Bila dideteksi lebih dini, fobia bisa dikurangi, bahkan hilang. Untuk itu, orang tua harus peka dalam melihat kondisi buah hati. Ajeng menjelaskan, tahapan rasa takut pada umumnya diawali dari rasa tidak nyaman. Contohnya, anak tidak nyaman di dalam ruangan yang gelap. Dia akan bereaksi segera menyalakan lampu atau keluar dari ruangan itu. Pada kondisi fobia, reaksi yang ditimbulkan bisa sampai menangis histeris begitu lampu mati.
Dari segi perkembangan kognitif, anak usia 2–5 tahun masih berada pada tahap praoperasional. Yaitu, belum bisa membedakan antara realitas dan imajinasi. Sedangkan usia 6–12 tahun merupakan tahap konkret-operasional di mana anak sudah paham mana yang nyata dan yang tidak. Pada usia 6–12 itu, fobia sudah bisa diidentifikasi.
Perhatian bagi para orang tua, bisa jadi orang tualah yang menularkan rasa takut kepada anak. Ketika orang tua takut terhadap cicak, misalnya. Reaksi ketakutan orang tua yang berlebihan terhadap cicak menjadi model (contoh) bagi anak untuk memiliki ketakutan yang sama. Bukan cuma itu. Orang tua punya andil dalam memicu ketakutan anak. Contohnya, mereka memberikan hukuman yang tidak tepat seperti mengurung anak di kamar tertutup. Risikonya, anak mengalami fobia terhadap ruangan sempit.
Dia menganjurkan orang tua untuk menghindari bentuk hukuman seperti itu. Belum lagi, anak ditakut-takuti. Hayo, gelap, ada hantu. Hal seperti itu dianggap lucu. Padahal, itu terekam dalam memori anak hingga mengendap menjadi fobia.

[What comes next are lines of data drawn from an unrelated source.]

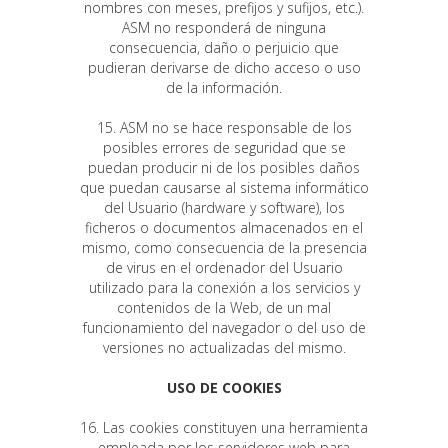
nombres con meses, prefijos y sufijos, etc.).
ASM no responderá de ninguna
consecuencia, daño o perjuicio que
pudieran derivarse de dicho acceso o uso
de la información.
15. ASM no se hace responsable de los
posibles errores de seguridad que se
puedan producir ni de los posibles daños
que puedan causarse al sistema informático
del Usuario (hardware y software), los
ficheros o documentos almacenados en el
mismo, como consecuencia de la presencia
de virus en el ordenador del Usuario
utilizado para la conexión a los servicios y
contenidos de la Web, de un mal
funcionamiento del navegador o del uso de
versiones no actualizadas del mismo.
USO DE COOKIES
16. Las cookies constituyen una herramienta
empleada por los servidores web para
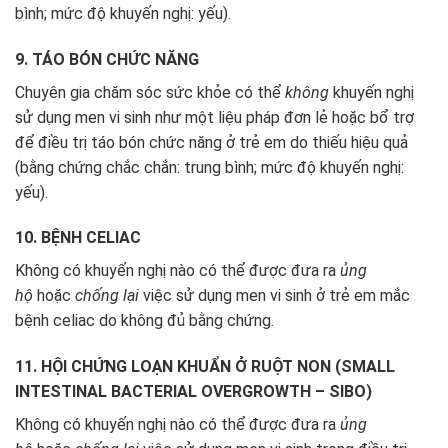
bình; mức độ khuyến nghị: yếu).
9. TÁO BÓN CHỨC NĂNG
Chuyên gia chăm sóc sức khỏe có thể
không
khuyến nghị
sử dụng men vi sinh như một liệu pháp đơn lẻ hoặc bổ trợ
để điều trị táo bón chức năng ở trẻ em do thiếu hiệu quả
(bằng chứng chắc chắn: trung bình; mức độ khuyến nghị:
yếu).
10. BỆNH CELIAC
Không có khuyến nghị nào có thể được đưa ra
ủng
hộ
hoặc
chống lại
việc sử dụng men vi sinh ở trẻ em mắc
bệnh celiac do không đủ bằng chứng.
11. HỘI CHỨNG LOẠN KHUẨN Ở RUỘT NON (SMALL
INTESTINAL BACTERIAL OVERGROWTH – SIBO)
Không có khuyến nghị nào có thể được đưa ra
ủng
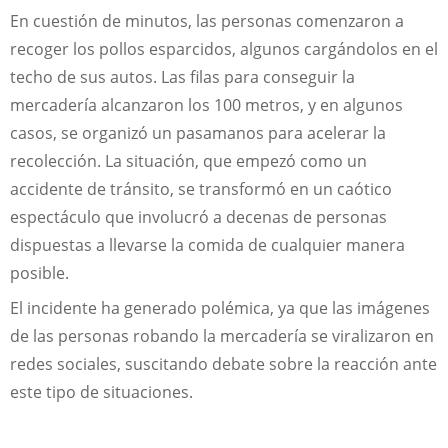
En cuestión de minutos, las personas comenzaron a
recoger los pollos esparcidos, algunos cargándolos en el
techo de sus autos. Las filas para conseguir la
mercadería alcanzaron los 100 metros, y en algunos
casos, se organizó un pasamanos para acelerar la
recolección. La situación, que empezó como un
accidente de tránsito, se transformó en un caótico
espectáculo que involucró a decenas de personas
dispuestas a llevarse la comida de cualquier manera
posible.
El incidente ha generado polémica, ya que las imágenes
de las personas robando la mercadería se viralizaron en
redes sociales, suscitando debate sobre la reacción ante
este tipo de situaciones.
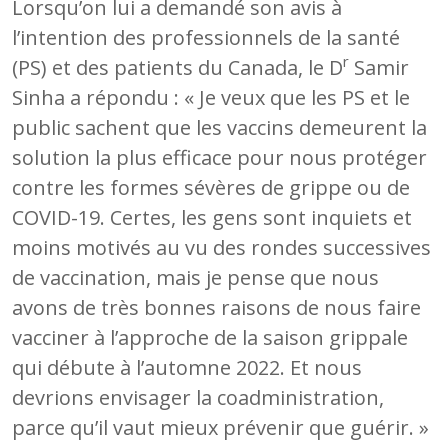
Lorsqu’on lui a demandé son avis à
l’intention des professionnels de la santé
r
(PS) et des patients du Canada, le D
Samir
Sinha a répondu : « Je veux que les PS et le
public sachent que les vaccins demeurent la
solution la plus efficace pour nous protéger
contre les formes sévères de grippe ou de
COVID-19. Certes, les gens sont inquiets et
moins motivés au vu des rondes successives
de vaccination, mais je pense que nous
avons de très bonnes raisons de nous faire
vacciner à l’approche de la saison grippale
qui débute à l’automne 2022. Et nous
devrions envisager la coadministration,
parce qu’il vaut mieux prévenir que guérir. »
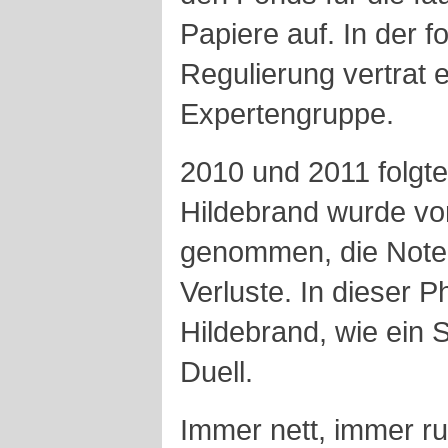
Papiere auf. In der f
Regulierung vertrat 
Expertengruppe.
2010 und 2011 folgte
Hildebrand wurde von
genommen, die Notenb
Verluste. In dieser P
Hildebrand, wie ein 
Duell.
Immer nett, immer ru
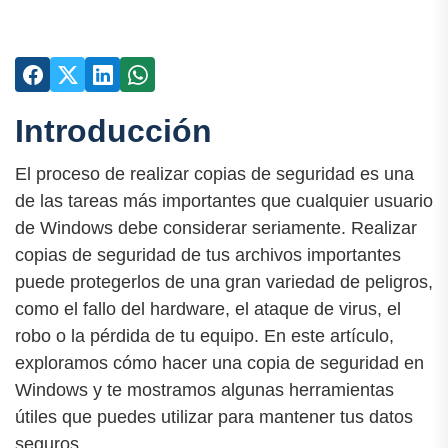
Introducción
El proceso de realizar copias de seguridad es una
de las tareas más importantes que cualquier usuario
de Windows debe considerar seriamente. Realizar
copias de seguridad de tus archivos importantes
puede protegerlos de una gran variedad de peligros,
como el fallo del hardware, el ataque de virus, el
robo o la pérdida de tu equipo. En este artículo,
exploramos cómo hacer una copia de seguridad en
Windows y te mostramos algunas herramientas
útiles que puedes utilizar para mantener tus datos
seguros.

Untuk mengatasi fobia anak, diperlukan support system yang kuat. Orang tua harus memberikan dukungan penuh. Cari akar fobianya. Ajeng mencontohkan seorang pasiennya yang fobia terhadap kemoceng. Setelah ditelusuri, akar fobianya adalah takut terhadap ayam karena ketika kecil pernah dikejar sampai dipatuk.

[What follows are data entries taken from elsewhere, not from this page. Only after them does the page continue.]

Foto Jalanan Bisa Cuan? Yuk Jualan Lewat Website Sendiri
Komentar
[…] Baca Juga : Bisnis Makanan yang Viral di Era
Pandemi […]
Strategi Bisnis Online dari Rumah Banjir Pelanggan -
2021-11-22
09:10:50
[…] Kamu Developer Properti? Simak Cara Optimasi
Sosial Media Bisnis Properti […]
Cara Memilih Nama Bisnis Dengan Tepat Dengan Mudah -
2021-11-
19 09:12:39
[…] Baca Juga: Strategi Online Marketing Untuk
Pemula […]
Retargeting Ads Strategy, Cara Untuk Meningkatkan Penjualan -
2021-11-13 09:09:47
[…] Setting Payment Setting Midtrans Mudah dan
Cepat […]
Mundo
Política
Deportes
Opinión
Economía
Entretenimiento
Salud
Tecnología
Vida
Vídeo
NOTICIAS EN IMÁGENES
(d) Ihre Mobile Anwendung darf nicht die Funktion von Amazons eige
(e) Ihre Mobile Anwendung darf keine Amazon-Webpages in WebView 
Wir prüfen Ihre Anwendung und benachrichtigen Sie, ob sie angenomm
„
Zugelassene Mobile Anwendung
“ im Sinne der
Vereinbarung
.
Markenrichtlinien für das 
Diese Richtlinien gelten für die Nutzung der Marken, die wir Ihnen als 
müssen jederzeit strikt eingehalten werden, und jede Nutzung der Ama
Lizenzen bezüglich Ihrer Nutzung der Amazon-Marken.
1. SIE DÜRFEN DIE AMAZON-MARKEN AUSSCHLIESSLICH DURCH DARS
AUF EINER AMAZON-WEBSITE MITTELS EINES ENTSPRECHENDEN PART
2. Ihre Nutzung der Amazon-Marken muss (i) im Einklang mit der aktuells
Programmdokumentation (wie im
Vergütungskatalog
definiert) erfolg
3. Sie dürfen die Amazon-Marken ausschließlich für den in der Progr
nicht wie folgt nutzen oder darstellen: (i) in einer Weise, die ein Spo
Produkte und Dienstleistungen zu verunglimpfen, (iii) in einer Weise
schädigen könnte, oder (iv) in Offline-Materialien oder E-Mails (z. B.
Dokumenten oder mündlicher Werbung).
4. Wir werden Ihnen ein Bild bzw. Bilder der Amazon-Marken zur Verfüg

Lihat skala fobianya. Kemudian, orang tua bisa melakukan terapi behavioristic dengan desensitisasi. Orang tua bisa ”mengenalkan” anak dengan objek fobianya secara bertahap. Misalnya pada kondisi takut ular, awali dengan gambar ular tak berwarna. Lihat reaksi anak. Bila aman, lanjutkan dengan gambar ular yang berwarna.

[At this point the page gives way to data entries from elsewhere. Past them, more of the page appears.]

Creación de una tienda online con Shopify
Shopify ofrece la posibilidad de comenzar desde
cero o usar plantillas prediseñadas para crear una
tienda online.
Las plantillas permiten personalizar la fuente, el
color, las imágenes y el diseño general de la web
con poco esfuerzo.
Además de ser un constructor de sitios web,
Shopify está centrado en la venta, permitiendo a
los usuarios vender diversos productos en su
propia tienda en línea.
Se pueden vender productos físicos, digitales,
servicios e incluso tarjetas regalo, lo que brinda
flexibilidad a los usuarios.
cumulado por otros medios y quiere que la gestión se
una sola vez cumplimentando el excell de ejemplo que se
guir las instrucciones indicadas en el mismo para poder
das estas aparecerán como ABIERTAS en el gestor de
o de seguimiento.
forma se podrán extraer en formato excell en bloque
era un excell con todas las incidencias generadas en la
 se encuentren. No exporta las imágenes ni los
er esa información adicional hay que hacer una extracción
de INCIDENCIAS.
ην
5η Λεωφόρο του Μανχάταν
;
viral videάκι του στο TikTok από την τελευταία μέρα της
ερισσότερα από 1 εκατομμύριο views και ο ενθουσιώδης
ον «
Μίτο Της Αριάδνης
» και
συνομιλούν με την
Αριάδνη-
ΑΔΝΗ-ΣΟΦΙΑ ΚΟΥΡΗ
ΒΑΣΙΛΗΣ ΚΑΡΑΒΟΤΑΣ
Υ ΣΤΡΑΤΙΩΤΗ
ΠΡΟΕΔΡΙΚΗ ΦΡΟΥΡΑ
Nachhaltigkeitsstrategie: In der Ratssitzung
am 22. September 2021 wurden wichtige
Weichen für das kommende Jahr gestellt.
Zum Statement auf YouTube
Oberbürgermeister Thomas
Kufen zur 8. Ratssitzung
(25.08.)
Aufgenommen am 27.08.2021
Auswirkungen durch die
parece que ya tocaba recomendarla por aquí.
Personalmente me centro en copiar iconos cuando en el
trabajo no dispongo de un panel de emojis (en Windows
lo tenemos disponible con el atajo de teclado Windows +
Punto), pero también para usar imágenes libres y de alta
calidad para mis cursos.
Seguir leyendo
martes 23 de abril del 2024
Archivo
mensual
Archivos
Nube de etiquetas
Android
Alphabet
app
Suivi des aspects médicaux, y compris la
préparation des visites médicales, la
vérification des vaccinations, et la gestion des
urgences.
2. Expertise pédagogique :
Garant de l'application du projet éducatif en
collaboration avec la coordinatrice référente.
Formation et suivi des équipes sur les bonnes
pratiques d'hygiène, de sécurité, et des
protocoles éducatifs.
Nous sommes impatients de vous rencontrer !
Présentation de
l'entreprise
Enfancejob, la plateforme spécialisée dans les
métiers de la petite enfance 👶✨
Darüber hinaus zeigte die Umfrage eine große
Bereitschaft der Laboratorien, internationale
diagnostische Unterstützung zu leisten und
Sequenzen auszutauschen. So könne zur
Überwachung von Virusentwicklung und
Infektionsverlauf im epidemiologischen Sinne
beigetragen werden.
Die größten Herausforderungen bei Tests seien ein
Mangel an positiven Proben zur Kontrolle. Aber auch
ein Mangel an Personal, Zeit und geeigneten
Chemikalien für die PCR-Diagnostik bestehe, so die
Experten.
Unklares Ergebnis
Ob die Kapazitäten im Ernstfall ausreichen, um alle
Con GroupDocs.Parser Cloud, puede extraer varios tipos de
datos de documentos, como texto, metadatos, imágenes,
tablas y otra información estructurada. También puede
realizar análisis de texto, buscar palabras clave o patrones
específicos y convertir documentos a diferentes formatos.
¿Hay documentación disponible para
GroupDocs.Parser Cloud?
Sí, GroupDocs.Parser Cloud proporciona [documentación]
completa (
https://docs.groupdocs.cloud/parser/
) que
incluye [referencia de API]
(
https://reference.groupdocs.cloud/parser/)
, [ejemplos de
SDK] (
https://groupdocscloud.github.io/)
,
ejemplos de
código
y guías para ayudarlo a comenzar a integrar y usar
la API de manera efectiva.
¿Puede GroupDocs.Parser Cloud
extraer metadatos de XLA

Setelah gambar berwarna, ajak anak menonton film yang memperlihatkan ular tetapi tidak terlalu banyak. Bila anak mulai bisa mengendalikan rasa takutnya, tingkatkan lagi dengan menonton tayangan ular yang lebih banyak, menyentuh ular mainan, lalu ajak ke kebun binatang dan bertemu dengan ular di dalam kaca. Lamanya tiap tahap tidak bisa ditentukan, harus disesuaikan dengan kemampuan anak mengatasi fobia.